-- 本文 --
『ウルトラマン』、『宇宙戦艦ヤマト』、『機動戦士ガンダム』……。程度こそ異なるが、「宇宙」と「SF」をテーマに取り入れた作品は1980年代ごろから多数存在し、現在まで小説やアニメ・実写映像、ゲームなど媒体のかたちを問わず多くの人がエンターテイメントとして慣れ親しんできた。
宇宙SFは遠い世界のようで、意外と身近な作品のなかに多くあふれている。
だが、誰もが宇宙や未来のテクノロジーについて詳しいわけではない。我々が宇宙SF作品を簡単に楽しめるのは、作中で描かれている設定を正しく考証したり、あるいはその設定を用いた演出を考え出したりする仕事があるからだ。
ゲームが開発されていくうちにいくつものアイディアを洗練し時に切り捨てるように、宇宙やSFをテーマにした作品にも、骨子を過不足なく確立していく仕事がある。
いったいその作業には、どんなテクニックと勘どころが必要となるのだろうか? 前回は『ガンダムUC』を手掛けた福井晴敏氏を中心に、SF対談をたっぷりと語っていただいた。

-- 提供記録 --
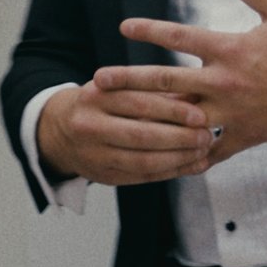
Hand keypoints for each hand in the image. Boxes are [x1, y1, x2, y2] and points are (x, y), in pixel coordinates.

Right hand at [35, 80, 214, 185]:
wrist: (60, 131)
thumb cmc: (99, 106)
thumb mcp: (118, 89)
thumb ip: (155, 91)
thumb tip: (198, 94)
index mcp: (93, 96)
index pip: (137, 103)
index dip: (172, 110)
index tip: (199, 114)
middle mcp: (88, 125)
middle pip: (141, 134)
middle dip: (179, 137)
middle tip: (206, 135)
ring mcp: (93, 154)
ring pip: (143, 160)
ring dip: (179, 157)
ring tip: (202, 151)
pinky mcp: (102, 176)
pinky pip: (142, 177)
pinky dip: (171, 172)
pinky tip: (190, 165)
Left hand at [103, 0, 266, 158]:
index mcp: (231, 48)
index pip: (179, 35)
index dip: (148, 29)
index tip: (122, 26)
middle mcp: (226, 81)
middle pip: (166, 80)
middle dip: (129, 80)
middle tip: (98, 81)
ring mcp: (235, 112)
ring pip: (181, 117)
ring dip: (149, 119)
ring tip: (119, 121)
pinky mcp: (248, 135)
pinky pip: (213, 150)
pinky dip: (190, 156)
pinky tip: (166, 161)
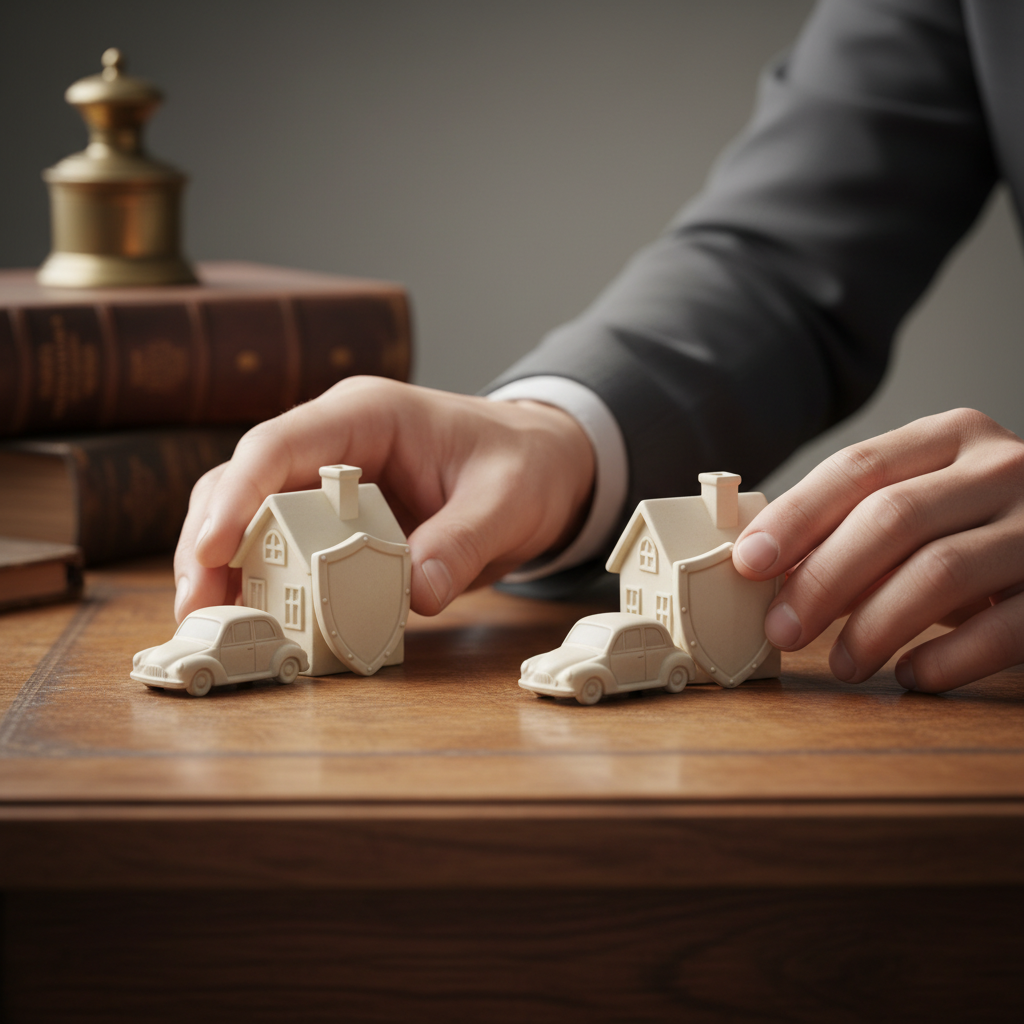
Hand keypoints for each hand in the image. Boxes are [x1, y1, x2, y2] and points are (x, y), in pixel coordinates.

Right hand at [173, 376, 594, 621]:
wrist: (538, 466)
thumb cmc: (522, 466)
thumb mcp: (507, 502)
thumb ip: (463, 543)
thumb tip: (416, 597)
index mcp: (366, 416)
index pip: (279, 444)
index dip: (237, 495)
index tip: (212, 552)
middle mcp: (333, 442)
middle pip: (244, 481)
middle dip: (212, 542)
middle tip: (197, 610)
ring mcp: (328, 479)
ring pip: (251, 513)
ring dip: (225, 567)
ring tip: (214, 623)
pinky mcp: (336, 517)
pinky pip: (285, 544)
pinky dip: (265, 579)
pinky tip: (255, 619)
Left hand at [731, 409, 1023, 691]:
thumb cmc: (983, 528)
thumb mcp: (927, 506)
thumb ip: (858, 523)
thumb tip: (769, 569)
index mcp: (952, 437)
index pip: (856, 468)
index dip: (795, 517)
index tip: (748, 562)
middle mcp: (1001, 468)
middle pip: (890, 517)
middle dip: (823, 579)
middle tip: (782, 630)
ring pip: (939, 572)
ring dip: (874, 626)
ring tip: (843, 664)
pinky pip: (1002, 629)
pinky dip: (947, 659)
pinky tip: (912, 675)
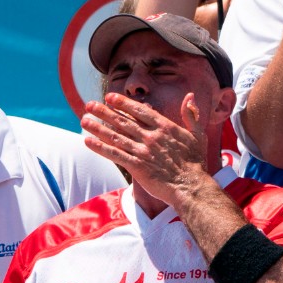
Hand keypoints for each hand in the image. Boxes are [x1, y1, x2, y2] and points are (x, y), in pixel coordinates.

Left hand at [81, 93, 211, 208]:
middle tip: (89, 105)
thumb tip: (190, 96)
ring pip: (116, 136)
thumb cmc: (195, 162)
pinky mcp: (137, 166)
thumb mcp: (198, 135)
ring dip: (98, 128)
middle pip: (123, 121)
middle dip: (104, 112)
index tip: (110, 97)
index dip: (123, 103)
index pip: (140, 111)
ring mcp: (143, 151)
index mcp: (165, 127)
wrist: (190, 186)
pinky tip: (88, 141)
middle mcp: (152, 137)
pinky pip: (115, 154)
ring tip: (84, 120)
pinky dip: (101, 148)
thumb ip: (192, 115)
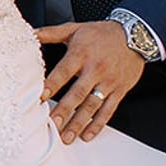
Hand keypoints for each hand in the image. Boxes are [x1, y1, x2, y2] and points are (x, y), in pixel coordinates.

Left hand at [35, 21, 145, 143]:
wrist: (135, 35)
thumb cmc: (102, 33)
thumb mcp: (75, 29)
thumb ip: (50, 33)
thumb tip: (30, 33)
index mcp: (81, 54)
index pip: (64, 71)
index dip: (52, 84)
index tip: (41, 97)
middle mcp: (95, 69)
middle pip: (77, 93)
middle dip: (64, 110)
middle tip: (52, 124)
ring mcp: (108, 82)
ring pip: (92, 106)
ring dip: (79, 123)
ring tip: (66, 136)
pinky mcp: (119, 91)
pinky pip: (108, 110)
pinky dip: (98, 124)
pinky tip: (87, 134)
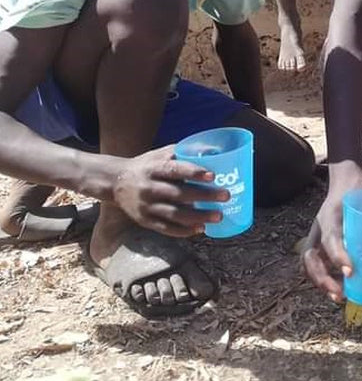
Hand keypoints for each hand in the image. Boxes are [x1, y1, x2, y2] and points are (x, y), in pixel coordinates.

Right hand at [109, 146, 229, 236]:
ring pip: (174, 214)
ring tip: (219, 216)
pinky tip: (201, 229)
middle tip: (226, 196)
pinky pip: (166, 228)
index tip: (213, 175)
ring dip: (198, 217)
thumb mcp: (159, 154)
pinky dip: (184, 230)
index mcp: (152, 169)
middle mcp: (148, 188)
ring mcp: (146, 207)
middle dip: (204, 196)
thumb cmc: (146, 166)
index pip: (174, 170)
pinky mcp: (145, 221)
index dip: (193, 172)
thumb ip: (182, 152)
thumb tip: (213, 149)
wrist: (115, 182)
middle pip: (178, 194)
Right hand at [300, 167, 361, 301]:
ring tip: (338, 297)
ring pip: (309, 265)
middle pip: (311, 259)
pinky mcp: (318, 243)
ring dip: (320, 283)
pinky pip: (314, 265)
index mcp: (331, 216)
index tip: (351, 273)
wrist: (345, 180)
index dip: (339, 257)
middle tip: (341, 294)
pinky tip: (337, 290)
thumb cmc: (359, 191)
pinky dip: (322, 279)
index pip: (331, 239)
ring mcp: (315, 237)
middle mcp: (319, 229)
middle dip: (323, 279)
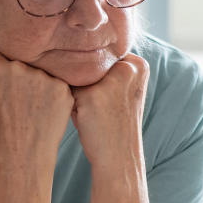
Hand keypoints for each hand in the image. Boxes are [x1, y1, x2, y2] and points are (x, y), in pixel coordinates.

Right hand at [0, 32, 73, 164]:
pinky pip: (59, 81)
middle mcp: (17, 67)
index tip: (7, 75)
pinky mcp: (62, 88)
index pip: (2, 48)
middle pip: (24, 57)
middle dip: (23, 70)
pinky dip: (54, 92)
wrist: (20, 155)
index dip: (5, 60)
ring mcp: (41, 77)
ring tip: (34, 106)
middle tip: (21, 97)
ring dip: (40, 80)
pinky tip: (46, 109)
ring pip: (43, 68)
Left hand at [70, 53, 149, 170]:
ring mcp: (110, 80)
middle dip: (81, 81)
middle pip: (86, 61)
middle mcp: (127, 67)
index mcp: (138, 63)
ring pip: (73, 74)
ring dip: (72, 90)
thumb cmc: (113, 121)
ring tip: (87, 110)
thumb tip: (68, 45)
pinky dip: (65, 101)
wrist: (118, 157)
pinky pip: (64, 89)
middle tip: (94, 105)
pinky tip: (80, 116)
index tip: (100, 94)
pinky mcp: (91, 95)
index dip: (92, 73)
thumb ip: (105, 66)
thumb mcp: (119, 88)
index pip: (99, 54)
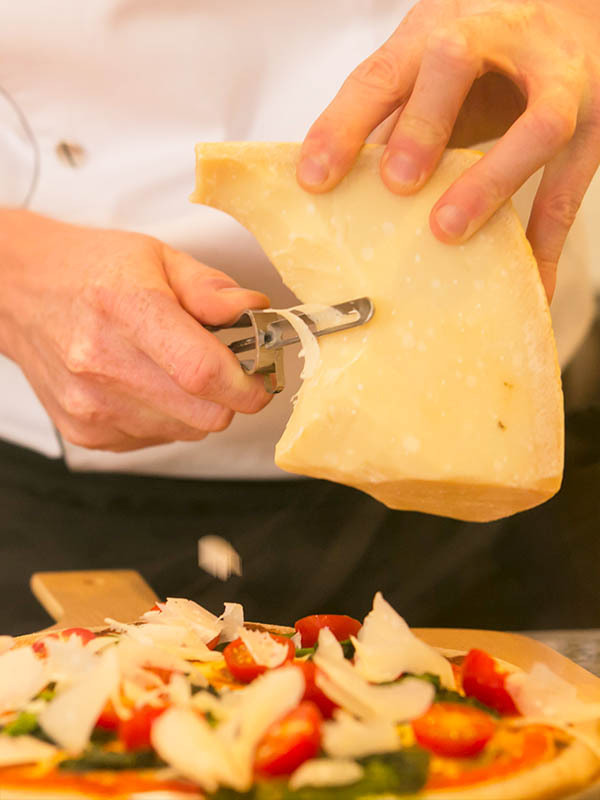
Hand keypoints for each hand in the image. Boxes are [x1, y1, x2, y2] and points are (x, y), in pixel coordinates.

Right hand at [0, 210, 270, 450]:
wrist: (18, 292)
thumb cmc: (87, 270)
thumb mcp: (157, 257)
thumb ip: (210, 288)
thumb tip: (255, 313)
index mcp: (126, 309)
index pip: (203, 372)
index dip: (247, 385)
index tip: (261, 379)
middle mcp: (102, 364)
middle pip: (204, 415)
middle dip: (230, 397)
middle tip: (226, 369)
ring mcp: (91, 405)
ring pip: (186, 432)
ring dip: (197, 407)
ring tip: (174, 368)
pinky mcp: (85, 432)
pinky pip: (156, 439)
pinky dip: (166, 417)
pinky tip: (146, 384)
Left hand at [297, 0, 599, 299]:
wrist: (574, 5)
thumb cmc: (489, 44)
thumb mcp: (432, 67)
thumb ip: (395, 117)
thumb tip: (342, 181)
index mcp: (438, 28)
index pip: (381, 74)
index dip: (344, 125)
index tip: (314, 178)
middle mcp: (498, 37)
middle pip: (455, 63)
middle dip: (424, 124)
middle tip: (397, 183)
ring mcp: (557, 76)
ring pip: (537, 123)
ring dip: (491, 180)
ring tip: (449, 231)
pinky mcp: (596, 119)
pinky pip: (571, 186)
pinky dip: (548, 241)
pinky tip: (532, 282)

-- 作業指示 --
A - 宇宙SFについての本文から、「だが、誰もが宇宙や未来のテク」から「なく確立していく仕事がある。」までを、その語句も含めて一字一句変えずに書き写してください。
B - 宇宙SFについての本文によると、「宇宙」と「SF」をテーマに取り入れた作品はいつごろから多数存在していますか。
C - 宇宙SFについての本文では、宇宙や未来のテクノロジーに誰もが詳しいわけではないのに、私たちが宇宙SF作品を簡単に楽しめるのはなぜだと述べていますか。説明してください。
回答には本文だけを用いてください。

-- 解答 --
A -
だが、誰もが宇宙や未来のテクノロジーについて詳しいわけではない。我々が宇宙SF作品を簡単に楽しめるのは、作中で描かれている設定を正しく考証したり、あるいはその設定を用いた演出を考え出したりする仕事があるからだ。
ゲームが開発されていくうちにいくつものアイディアを洗練し時に切り捨てるように、宇宙やSFをテーマにした作品にも、骨子を過不足なく確立していく仕事がある。

B - 1980年代ごろからです。

C - 作中で描かれている設定を正しく考証したり、その設定を用いた演出を考え出したりする仕事があるからです。